In 2020, Mississippi retired its old state flag, which included a Confederate battle emblem in the canton, and voters approved a new blue and red "magnolia" design — a change intended to disavow the state's legacy of pro-slavery rebellion.

But that doesn't mean Mississippi has completely stopped celebrating the uglier points of its past. According to the Mississippi Free Press on Monday, Republican Gov. Tate Reeves continued an annual tradition, quietly declaring April "Confederate History Month" — and, while avoiding a public press release on the matter, giving the proclamation statement to a neo-Confederate group to display on its website.

"The new document, which Reeves apparently signed on April 7, 2021, appears on the Sons of Confederate Veterans' Camp 265 Rankin Rough & Ready's Facebook page. Reeves is from Rankin County," wrote Donna Ladd. "The proclamation does not yet appear on the secretary of state's official proclamations page at press time.
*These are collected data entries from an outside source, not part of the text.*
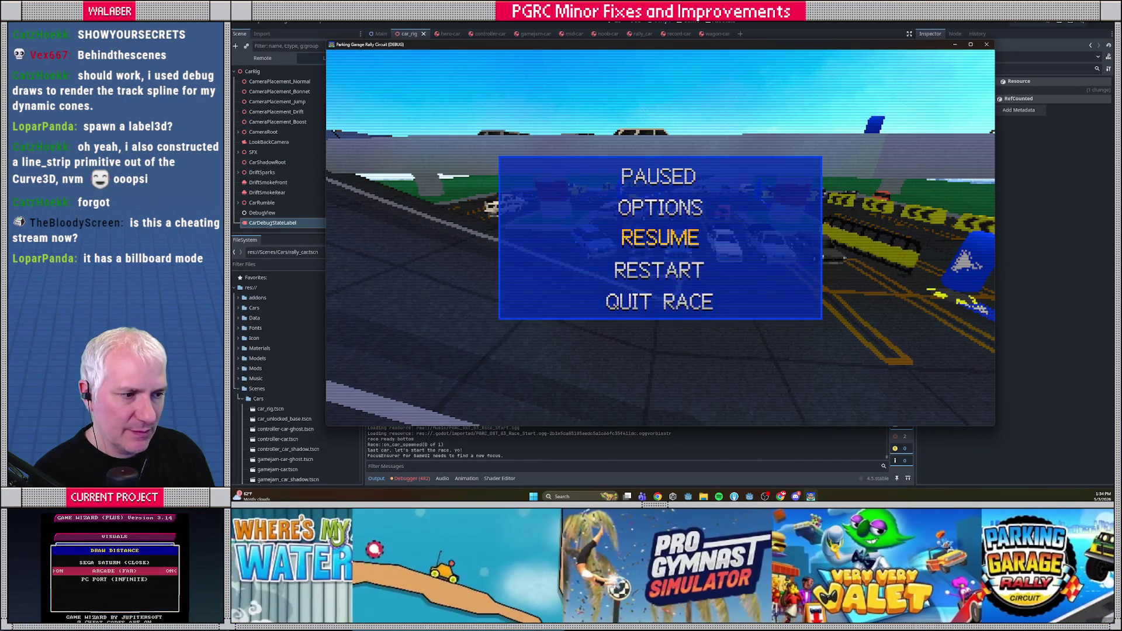
# Reach Options > Gameplay > Cheat Codes, checking the still-empty discovered-codes list.
pyautogui.press('Return')
pyautogui.press('Escape')
pyautogui.press('Up')
pyautogui.press('Return')
pyautogui.press('Down')
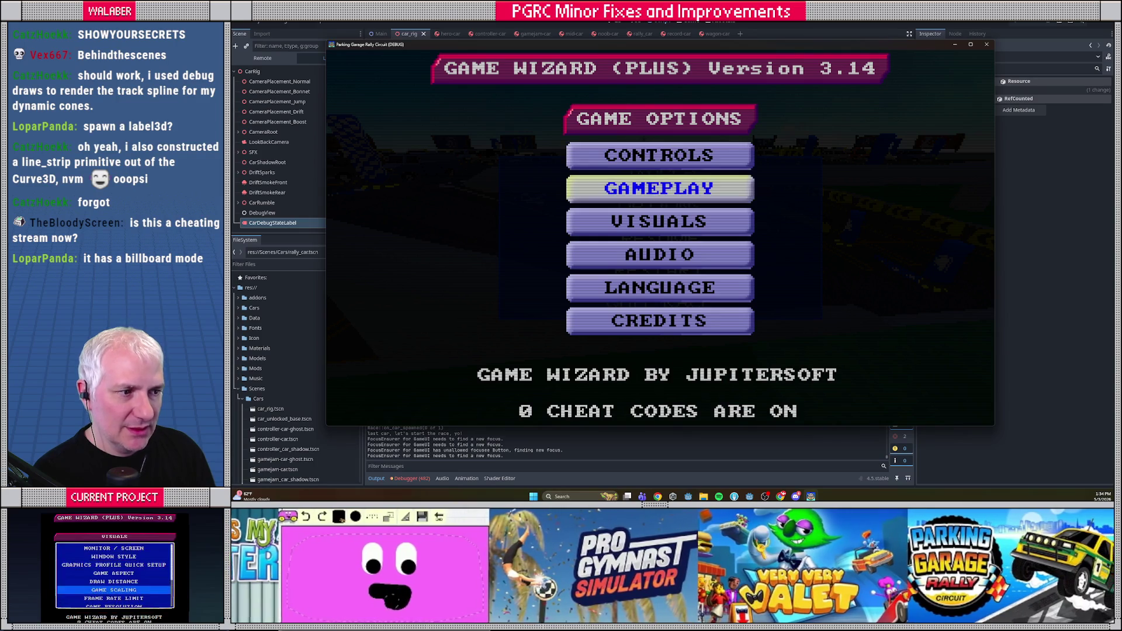
pyautogui.press('Return')
pyautogui.press('Down')
pyautogui.press('Down')
pyautogui.press('Down')
pyautogui.press('Down')
pyautogui.press('Down')
pyautogui.press('Down')
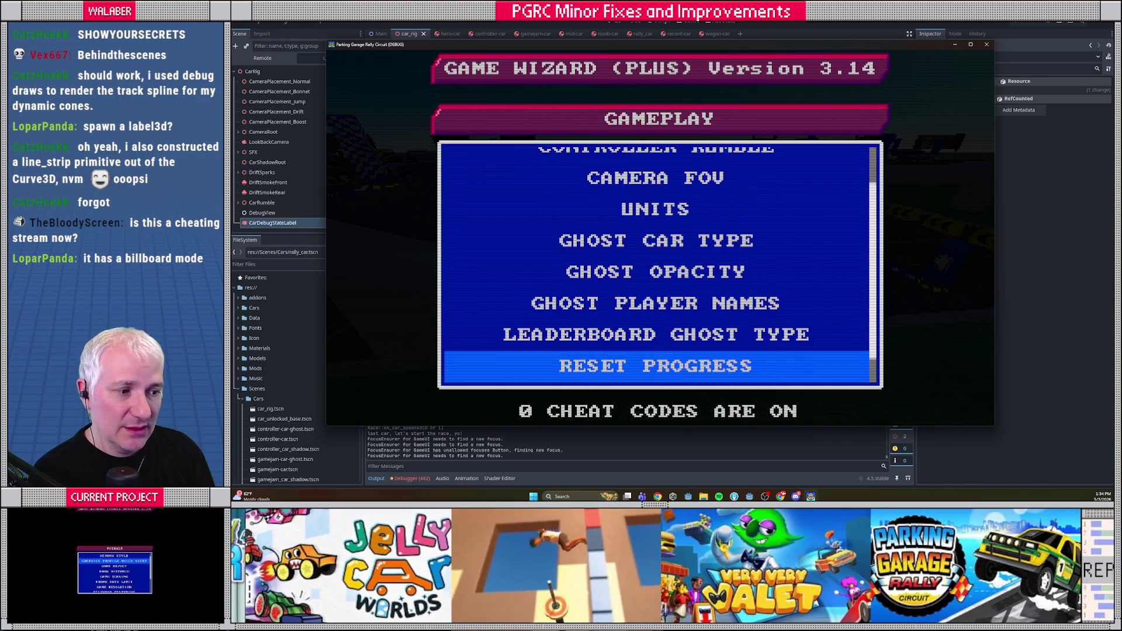
pyautogui.press('Return')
The last one mentioning Reeves there is dated March 29, 2021. This writer found last year's proclamation on a Sons of Confederate Veterans Facebook page rather than through official government channels as well, breaking the news at the Jackson Free Press."
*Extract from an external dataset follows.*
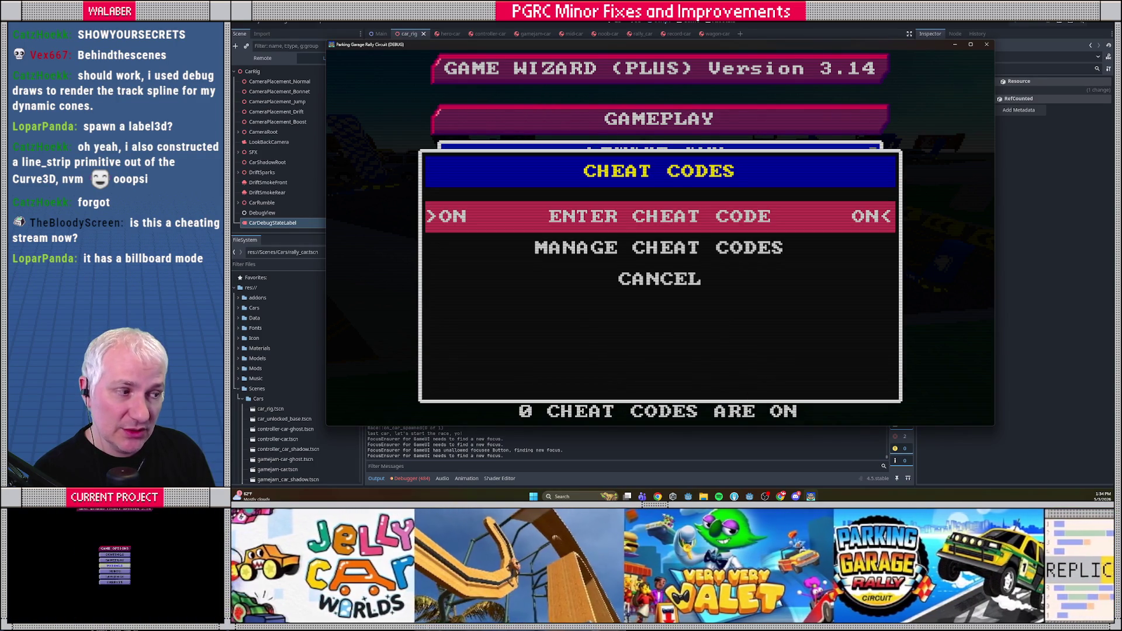
pyautogui.press('Down')
pyautogui.press('Return')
According to the report, in recent years governors have taken to "secretly" releasing the proclamations in this manner, to avoid public scrutiny, including Reeves' immediate predecessor Phil Bryant.

"Bryant's 2016 proclamation appeared then on the website of Beauvoir, the Gulf Coast home of Confederate President Jefferson Davis, which is now a museum that has long sold revisionist books about the Confederacy, as well as received state funds, and his staff then refused to return calls before the story broke," said the report. "The Sons of Confederate Veterans run both Beauvoir, including a Confederate cemetery there, as well as its website."